_Zitierte Passage_:
Gastbeitrag
Das Volk sprach und die Jungen werden zahlen
Ausblick auf die finanziellen Folgen der Schweizer Rentenreform 2026

Die Schweiz gilt weltweit als Vorbild für ihr bewährtes Drei-Säulen-System der Altersvorsorge, das auf eine nachhaltige finanzielle Absicherung der Bevölkerung im Ruhestand abzielt. Die Kombination aus staatlicher Alters- und Hinterlassenenversicherung (AHV), beruflicher Vorsorge und privater Vorsorge sorgt für eine breite Absicherung. Auch der hohe Stellenwert der Stabilität der öffentlichen Finanzen und der Sozialversicherungssysteme wird nicht nur durch die vergleichsweise niedrige explizite Staatsverschuldung von 26 Prozent des Bruttoinlandsprodukts (BIP) verdeutlicht, sondern auch durch Ergebnisse vergangener Volksabstimmungen, wie die Zustimmung zur Steuerreform und Reform zur AHV-Finanzierung (STAF) sowie zur AHV 21 zur weiteren Stabilisierung der gesetzlichen Vorsorge. Von zentraler Bedeutung ist dabei, sowohl die Rentenzahlungen als auch die langfristige Finanzierbarkeit des Rentensystems nicht nur für die heutige, sondern auch für kommende Generationen im Blick zu haben. (Bauer, Rudolph, Weisser, 2023).

_Arbeitsauftrag_:
Beantworte zum Gastbeitrag über die Schweizer Rentenreform folgende Fragen:
1. Für welches Jahr kündigt die Unterzeile die Rentenreform an?
2. Aus welchen drei Teilen besteht das Drei-Säulen-System?
3. Wie hoch ist die explizite Staatsverschuldung der Schweiz, gemessen am BIP?
Für diese Aufgabe wird das Material nicht gebraucht.

_Bereitgestellte Einträge_:
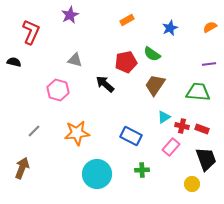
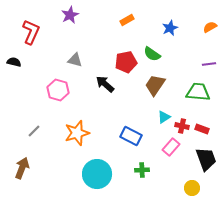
orange star: rotated 10 degrees counterclockwise
yellow circle: moved 4 px down
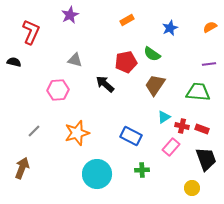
pink hexagon: rotated 20 degrees counterclockwise
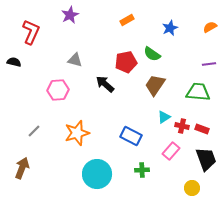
pink rectangle: moved 4 px down
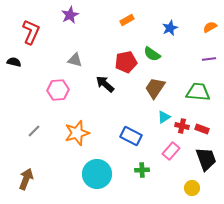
purple line: moved 5 px up
brown trapezoid: moved 3 px down
brown arrow: moved 4 px right, 11 px down
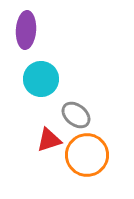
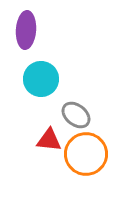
red triangle: rotated 24 degrees clockwise
orange circle: moved 1 px left, 1 px up
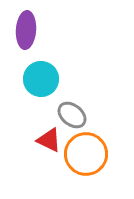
gray ellipse: moved 4 px left
red triangle: rotated 20 degrees clockwise
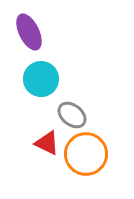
purple ellipse: moved 3 px right, 2 px down; rotated 30 degrees counterclockwise
red triangle: moved 2 px left, 3 px down
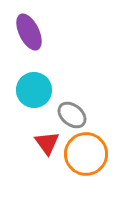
cyan circle: moved 7 px left, 11 px down
red triangle: rotated 28 degrees clockwise
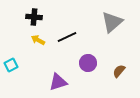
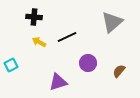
yellow arrow: moved 1 px right, 2 px down
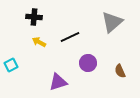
black line: moved 3 px right
brown semicircle: moved 1 px right; rotated 64 degrees counterclockwise
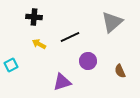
yellow arrow: moved 2 px down
purple circle: moved 2 px up
purple triangle: moved 4 px right
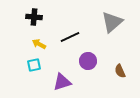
cyan square: moved 23 px right; rotated 16 degrees clockwise
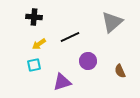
yellow arrow: rotated 64 degrees counterclockwise
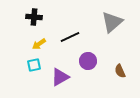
purple triangle: moved 2 px left, 5 px up; rotated 12 degrees counterclockwise
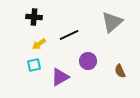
black line: moved 1 px left, 2 px up
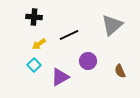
gray triangle: moved 3 px down
cyan square: rotated 32 degrees counterclockwise
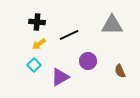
black cross: moved 3 px right, 5 px down
gray triangle: rotated 40 degrees clockwise
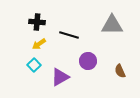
black line: rotated 42 degrees clockwise
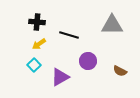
brown semicircle: rotated 40 degrees counterclockwise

_Erledigte Aufgabe_:
1. Die Unterzeile nennt die Schweizer Rentenreform 2026.
2. Das System besteht aus der staatlichen Alters- und Hinterlassenenversicherung (AHV), der beruflichen Vorsorge und der privaten Vorsorge.
3. Sie beträgt 26 Prozent des Bruttoinlandsprodukts.